Collected data:
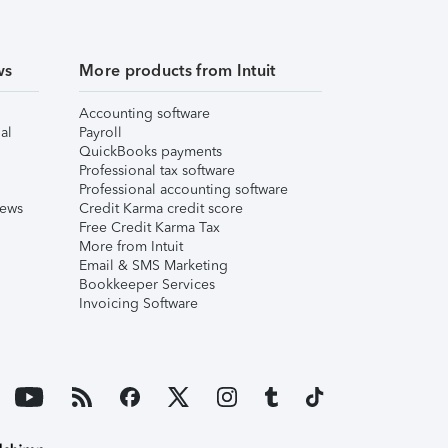
ws
More products from Intuit
Accounting software
al
Payroll
QuickBooks payments
Professional tax software
Professional accounting software
iews
Credit Karma credit score
Free Credit Karma Tax
More from Intuit
Email & SMS Marketing
Bookkeeper Services
Invoicing Software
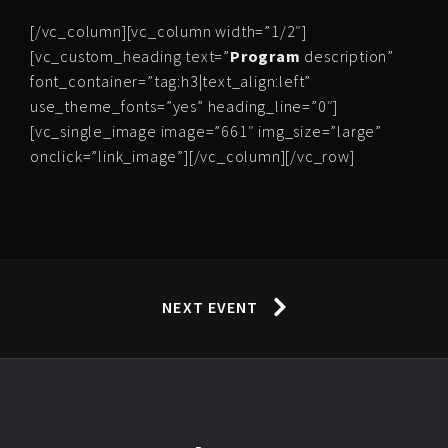
[/vc_column][vc_column width=”1/2″]
[vc_custom_heading text=”
Program
description”
font_container=”tag:h3|text_align:left”
use_theme_fonts=”yes” heading_line=”0″]
[vc_single_image image=”661″ img_size=”large”
onclick=”link_image”][/vc_column][/vc_row]
NEXT EVENT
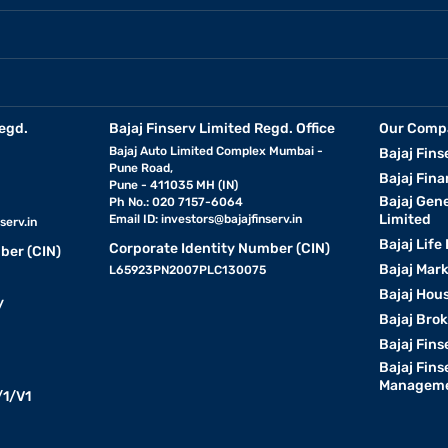
egd.
Bajaj Finserv Limited Regd. Office
Our Comp
Bajaj Auto Limited Complex Mumbai -
Bajaj Fins
Pune Road,
Bajaj Fina
Pune - 411035 MH (IN)
Bajaj Gen
Ph No.: 020 7157-6064
Limited
Email ID:
investors@bajajfinserv.in
serv.in
Bajaj Life
Corporate Identity Number (CIN)
ber (CIN)
Bajaj Mar
L65923PN2007PLC130075
Bajaj Hous
y
Bajaj Bro
Bajaj Fins
Bajaj Fins
Manageme
1/V1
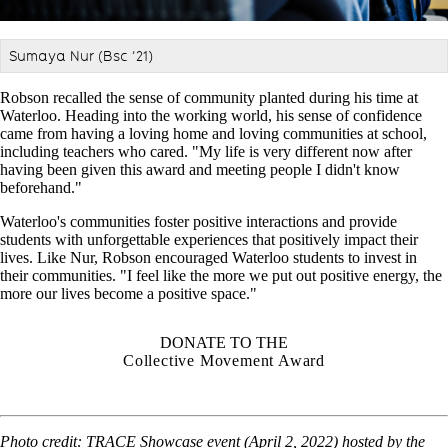
Sumaya Nur (Bsc
’
21)
Robson recalled the sense of community planted during his time at
Waterloo. Heading into the working world, his sense of confidence
came from having a loving home and loving communities at school,
including teachers who cared. "My life is very different now after
having been given this award and meeting people I didn't know
beforehand."
Waterloo's communities foster positive interactions and provide
students with unforgettable experiences that positively impact their
lives. Like Nur, Robson encouraged Waterloo students to invest in
their communities. "I feel like the more we put out positive energy, the
more our lives become a positive space."
DONATE TO THE
Collective Movement Award
Photo credit:
TRACE Showcase event (April 2, 2022) hosted by the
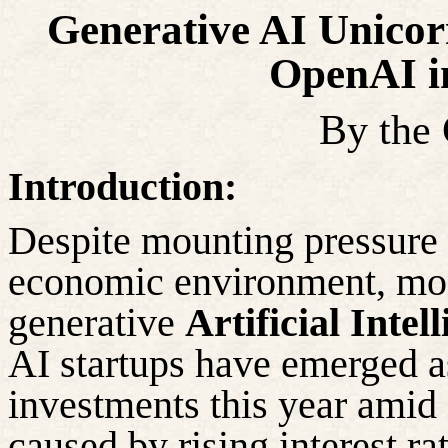
Generative AI Unicor
OpenAI in
By the
Introduction:
Despite mounting pressure 
economic
environment, mone
generative
Artificial Intel
AI startups have emerged a
investments this year amid
caused by rising interest r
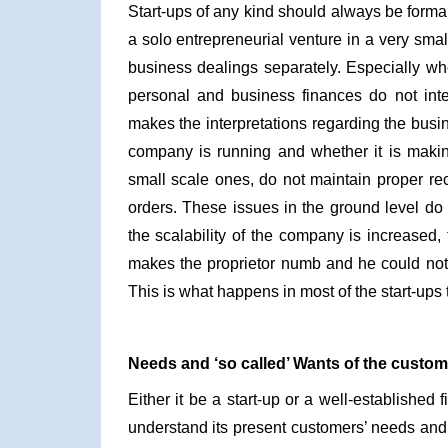
Start-ups of any kind should always be formal 
a solo entrepreneurial venture in a very small
business dealings separately. Especially whe
personal and business finances do not inte
makes the interpretations regarding the busin
company is running and whether it is making 
small scale ones, do not maintain proper rec
orders. These issues in the ground level do
the scalability of the company is increased, t
makes the proprietor numb and he could not
This is what happens in most of the start-ups t
Needs and ‘so called’ Wants of the custom
Either it be a start-up or a well-established f
understand its present customers’ needs and t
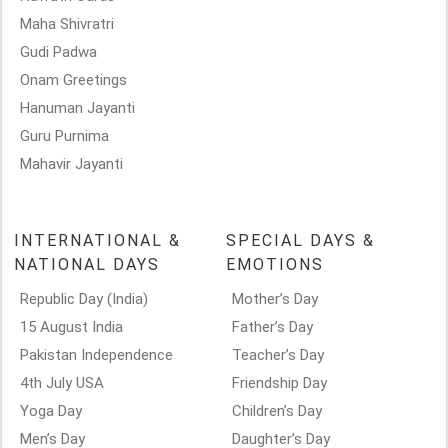
Maha Shivratri
Gudi Padwa
Onam Greetings
Hanuman Jayanti
Guru Purnima
Mahavir Jayanti
INTERNATIONAL &
SPECIAL DAYS &
NATIONAL DAYS
EMOTIONS
Republic Day (India)
Mother’s Day
15 August India
Father’s Day
Pakistan Independence
Teacher’s Day
4th July USA
Friendship Day
Yoga Day
Children’s Day
Men’s Day
Daughter’s Day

◆ **Exercise instructions**:
Working from the entries above, filter out every line that lacks "Intuit" and copy what remains.

◆ **Response area**:
More products from Intuit
More from Intuit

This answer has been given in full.